> [EXERCISE GOAL] Beginning with the line that mentions "right eye: (398, 110)", reproduce every line through the last line of the entries, exactly, and only those.

> [GIVEN DATA]
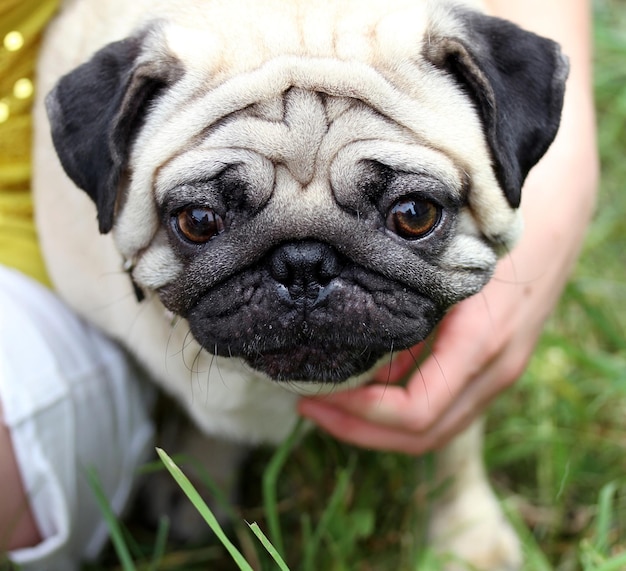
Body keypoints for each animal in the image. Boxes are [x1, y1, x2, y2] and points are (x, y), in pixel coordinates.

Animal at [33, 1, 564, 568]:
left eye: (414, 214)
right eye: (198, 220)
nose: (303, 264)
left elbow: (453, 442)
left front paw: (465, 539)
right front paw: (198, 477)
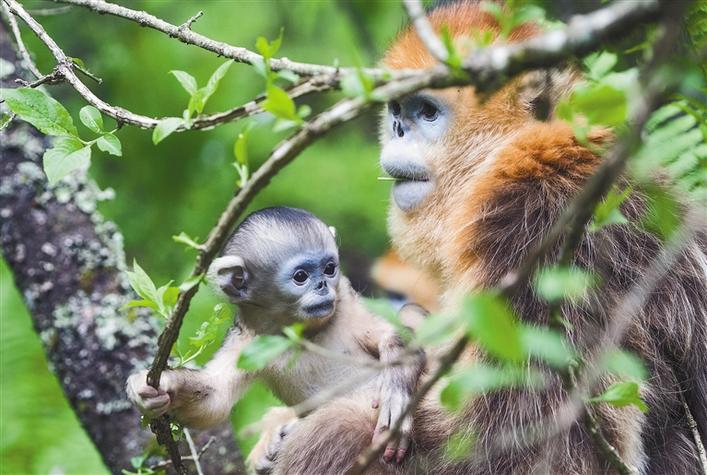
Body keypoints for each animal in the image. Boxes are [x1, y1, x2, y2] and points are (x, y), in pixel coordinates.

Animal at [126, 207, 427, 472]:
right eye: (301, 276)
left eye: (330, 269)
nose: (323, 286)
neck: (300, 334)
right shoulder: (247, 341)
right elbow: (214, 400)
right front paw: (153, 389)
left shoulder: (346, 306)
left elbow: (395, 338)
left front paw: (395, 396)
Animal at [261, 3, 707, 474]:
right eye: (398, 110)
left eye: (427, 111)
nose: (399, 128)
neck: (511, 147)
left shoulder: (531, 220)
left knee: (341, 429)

> [THE ANSWER]
right eye: (398, 110)
left eye: (427, 111)
nose: (399, 128)
neck: (511, 147)
left shoulder: (531, 220)
left knee: (341, 429)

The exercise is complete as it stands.